Startschwierigkeiten hatte an diesem Abend in der Bayerischen Staatsoper nur das Auto: Piotr Beczała, respektive Sir Edgardo di Ravenswood, sollte am Ende des ersten Akts von Gaetano Donizettis Lucia di Lammermoor eigentlich lässig von dannen fahren, starten ließ sich der Oldtimer allerdings (zur großen Belustigung des Publikums) erst nach dem beherzten Eingreifen eines Technikers. Von Anfang an auf Betriebstemperatur war hingegen die Hausdebütantin Adela Zaharia, die für die erkrankte Diana Damrau eingesprungen war.
Die rumänische Sopranistin, die im vergangenen Sommer den renommierten Operalia Wettbewerb gewonnen hatte, ließ sich kein Nervenflattern anmerken, sondern zog vom ersten Ton an völlig in ihren Bann. Die Stimme verfügt nicht nur über ein interessantes Timbre, das dunkler und samtiger ist, als man es von Sängerinnen im Koloraturfach gewohnt ist, sondern auch über eine voluminöse und satte Mittellage bei strahlenden Höhen. Zaharias Lucia Ashton war dabei darstellerisch weniger resolut und stimmlich verletzlicher, als Damrau sie in der Premierenserie dieser Inszenierung verkörpert hatte, konnte dadurch in ihrem ausweglosen Schicksal aber noch mehr anrühren. Elegant und mühelos wie eine Seiltänzerin bewegte sich die Stimme in den entrückten Glasharmonika-Sphären der Wahnsinnsszene und das Publikum schien beinahe den Atem anzuhalten, um den schwebenden Moment in keinem Fall zu zerstören. Dabei sang sie nicht nur makellos, sondern hauchte der Figur zunächst glaubwürdiges Leben, und später ebenso ehrlichen Wahnsinn, ein.

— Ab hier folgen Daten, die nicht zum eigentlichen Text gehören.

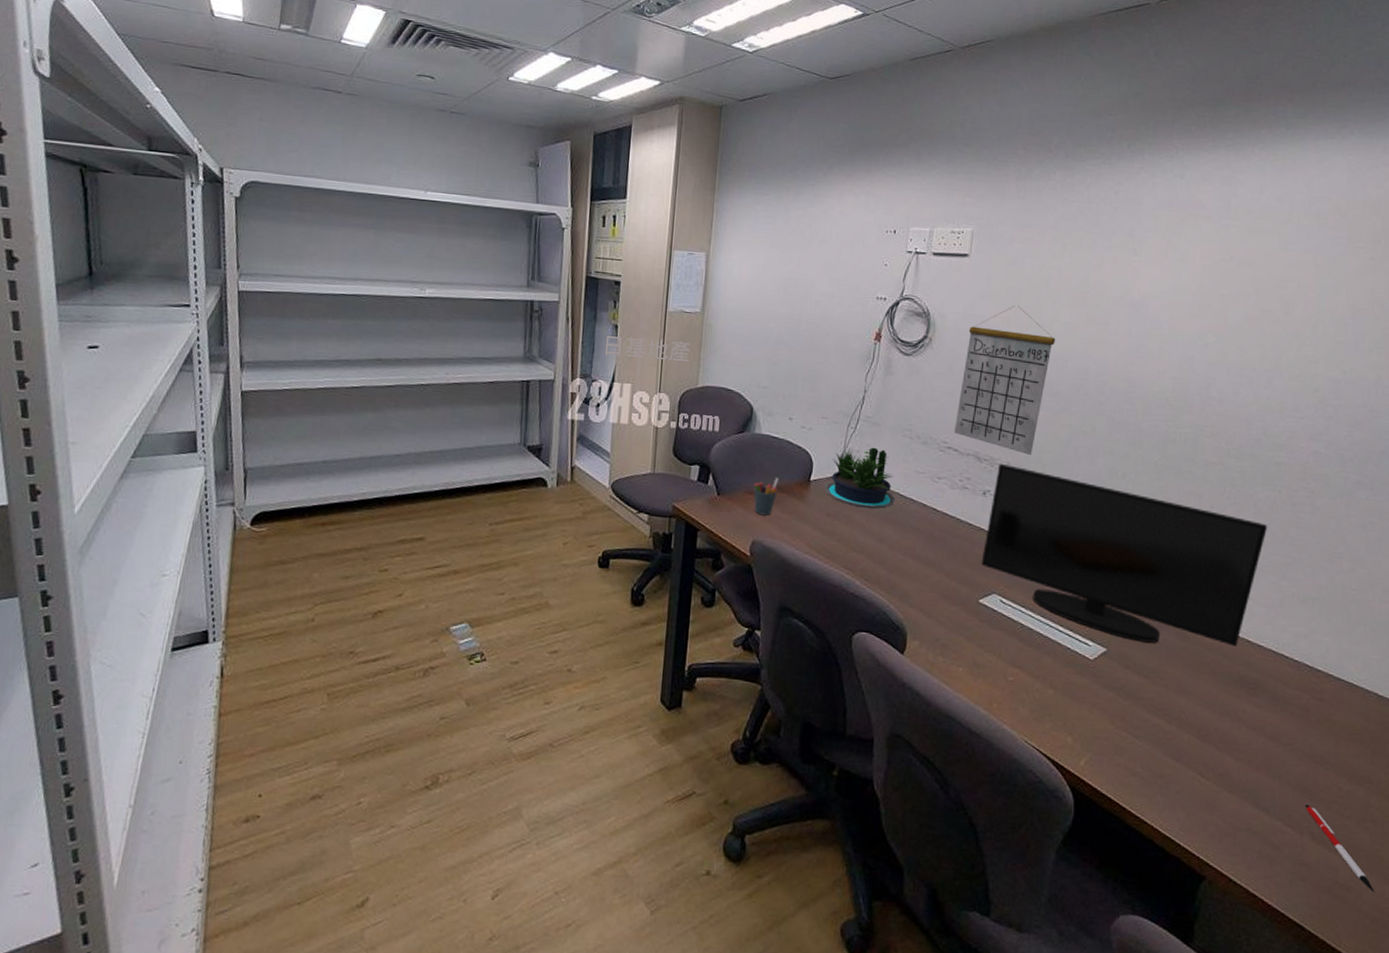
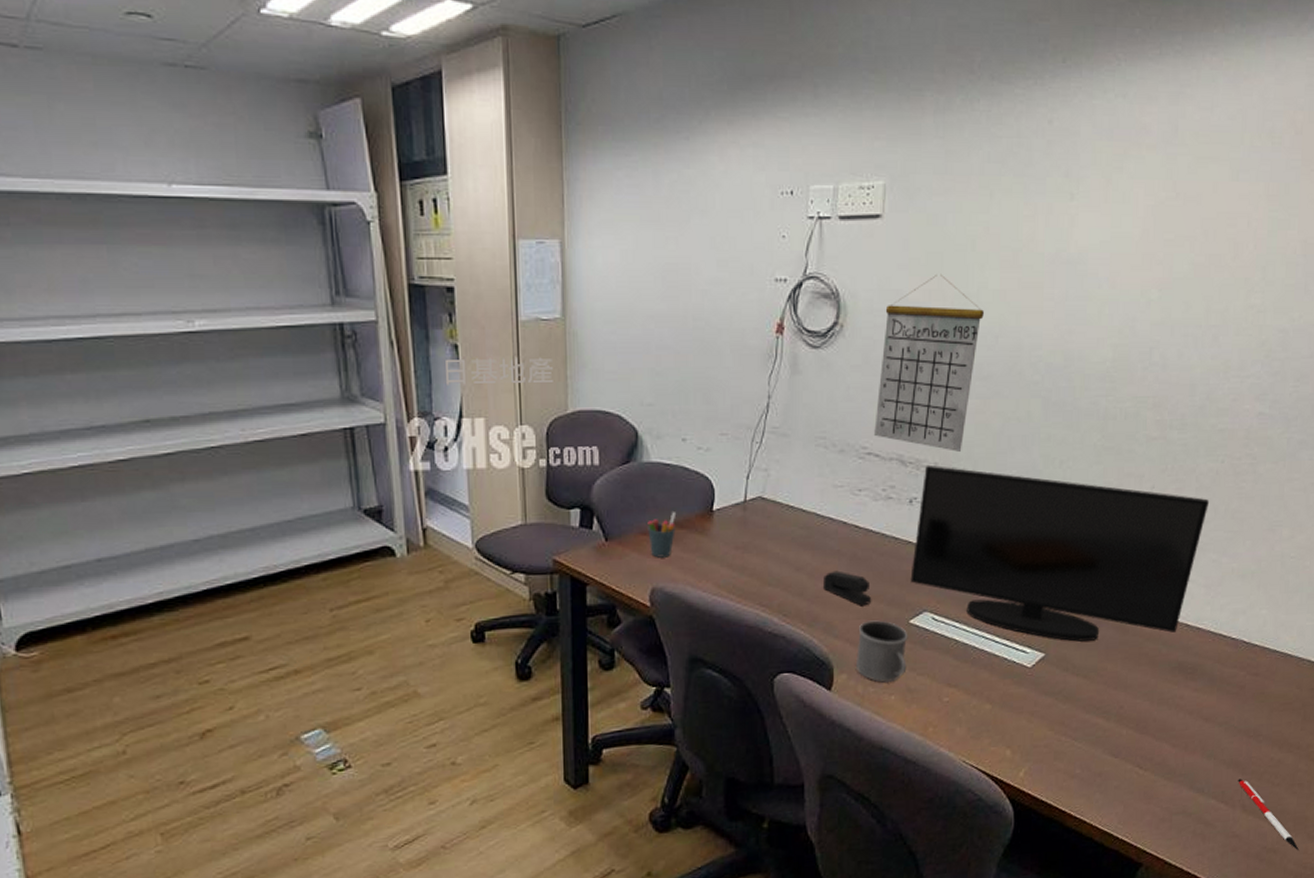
potted plant: present [824,447,895,509] -> none [730,463,812,536]
stapler: none [901,546,946,581] -> present [822,570,872,606]
mug: none [928,595,977,655] -> present [856,620,908,683]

In ihrem Glitzerkleid wirkte sie außerdem wie aus einem Film der Glanzära Hollywoods entstiegen; schwer vorstellbar, dass in dieser Inszenierung jemals eine Lucia mondäner wahnsinnig werden wird. Ebenso stimmte die vokale Harmonie mit ihrem Bühnenpartner Piotr Beczała ausgezeichnet, die beiden Stimmen verbanden sich im Duett des ersten Akts zu einer wunderbar strömenden Einheit aus Wohlklang. Beczała konnte dann aber vor allem nach der Pause in seiner großen Arie mit tenoralem Schmelz und leuchtend warmen Spitzentönen auftrumpfen, im ersten Teil des Abends gerieten ihm manche Passagen, obwohl technich stets einwandfrei, ohne das letzte Fünkchen Glanz. War er in der Vergangenheit, wenn ich ihn auf der Bühne erlebt habe, auch manchmal blass im Spiel gab er in dieser Vorstellung den unglücklichen Edgardo darstellerisch äußerst engagiert und überzeugend sowie mit vollem Körpereinsatz.